The English and German languages were at his command from boyhood. His sojourn in Italy when a young man gave him a native’s fluency in the use of Italian and an unusual command of its several dialects. He also acquired a degree of facility in the use of the French language. Thus, when the International Illumination Congress met in America in 1928, Mr. Lieb, as Chairman of the Reception Committee, was able to address in their own languages the English, French, German and Italian delegates.

       

To his Alma Mater, the Stevens Institute of Technology, he rendered conspicuous and sustained senice. Not only as Member of the Board of Trustees, but also through personal contact with the President and the Faculty, his influence made itself effective. When the Institute granted him the honorary degree of Doctor of Engineering, it honored not only the recipient but also the giver.

       

Mr. Lieb was a good and useful citizen, alert to community needs and always ready to serve them. In trade and eleemosynary activities he never lagged. His career was featured by a consistent rectitude - the outcome of an underlying ethical perception, which, not neglecting expediency, yet never allowed mere expediency to mislead from the course of right dealing.
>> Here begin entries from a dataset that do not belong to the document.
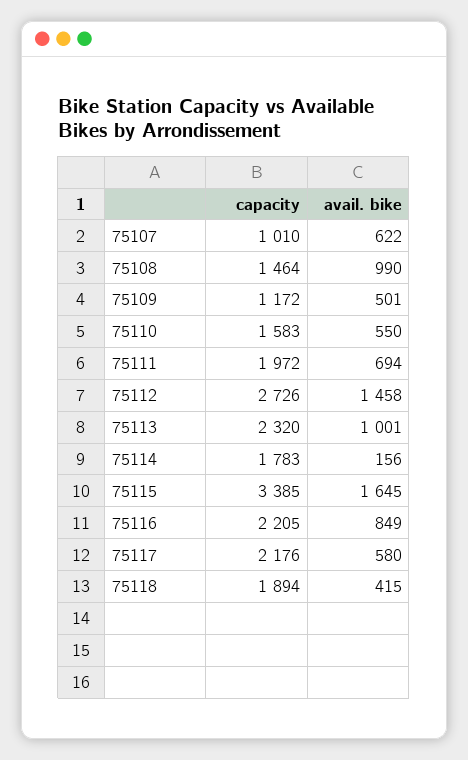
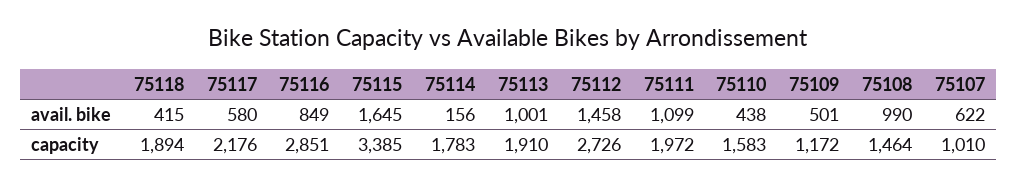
avail. bike, 75110: 550 -> 438
avail. bike, 75111: 694 -> 1099
capacity, 75113: 2320 -> 1910
capacity, 75116: 2205 -> 2851

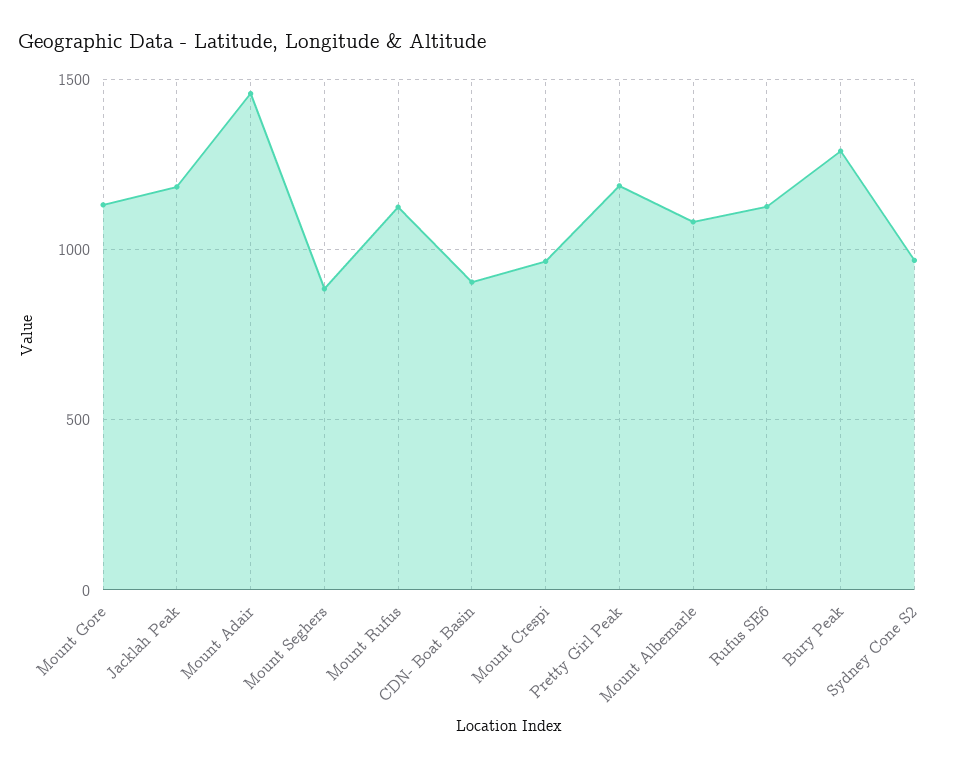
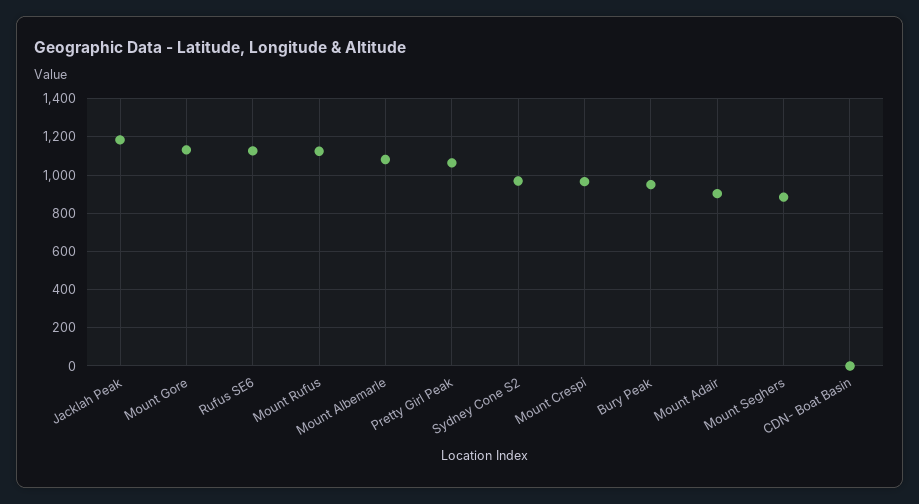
Mount Adair: 1450 -> 900
CDN- Boat Basin: 900 -> 0
Pretty Girl Peak: 1200 -> 1050
Bury Peak: 1300 -> 950

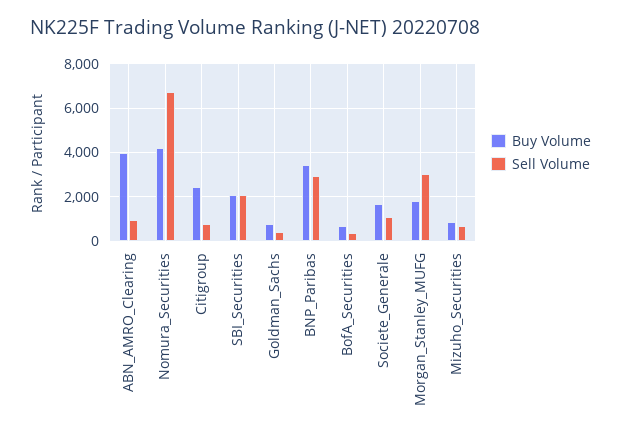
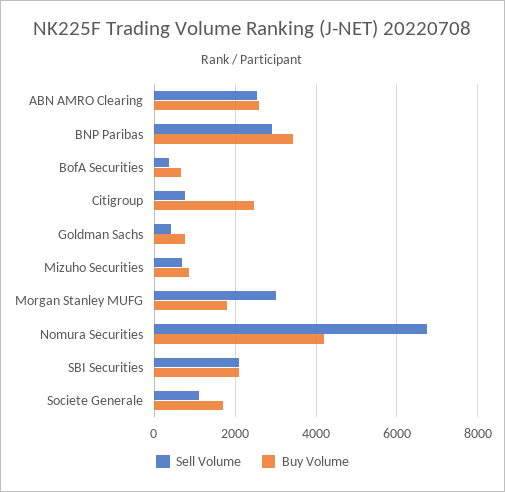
Buy Volume, ABN_AMRO_Clearing: 4000 -> 2600
Sell Volume, ABN_AMRO_Clearing: 1000 -> 2600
A fundamentally honest man, unselfish, energetic and far-seeing, his career offers much that is worthy of emulation.

       

In a life of loyalty to worthy causes, loyalty to family was outstanding. A congenial home atmosphere and a beautiful home were a sustaining influence of large importance in enriching his life and engendering fundamental contentment which made possible his wide outside activities.

       

A richly developed personality of very human qualities made Mr. Lieb an interesting character. A keen sense of humor, often relieved the tedium of hard work and the strain of controversy. The humorous aspects of a situation or an experience were rarely lost upon him. He delighted to recount interesting experiences and a story rarely lost interest in his telling.

       

Lieb led an active professional life as a member and officer of several technical and scientific societies and congresses in the United States and Europe, and also served on many industry associations and public commissions related to the energy industry. Honored for his work by both the Italian and French governments, Lieb also received the Edison Medal of the American Institute of Electrical Engineers “For the development and operation of electric central stations for illumination and power.”

       

After becoming a member of the Raccolta Vinciana of Milan during his stay in Italy, Lieb retained a lifelong interest in Leonardo da Vinci, collecting a large library of Vinciana. Mr. Lieb’s admiration for Leonardo da Vinci as an engineer, artist and versatile genius did credit to his own innate versatility. He delighted to explore the mind of Leonardo and to make known the astounding prescience of that unique genius.

       

And it is probable that his painstaking research in Vinciana stimulated and enlarged that versatility which was his own conspicuous trait. His lecture on Leonardo as an Engineer before The American Society of Mechanical Engineers was a classic and contributed greatly toward attracting the attention of American engineers to Leonardo’s achievements.

       

An outstanding pioneer in the electrical industry, one of the foremost electrical engineers among central station executives, a man of strong personality with well developed traits of leadership, a staunch and devoted American, a man of marked integrity, high ideals and breadth of vision, and above all a loyal and sympathetic friend, John William Lieb won respectful esteem and attained to a position of honor among those who stand at the head of the electrical industry.

       

Lieb died at his home in New Rochelle, New York, 1 November 1929. The electrical industry lost a renowned leader, the engineering profession one of its outstanding members, and national and civic affairs a constructive influence of oft-proven value.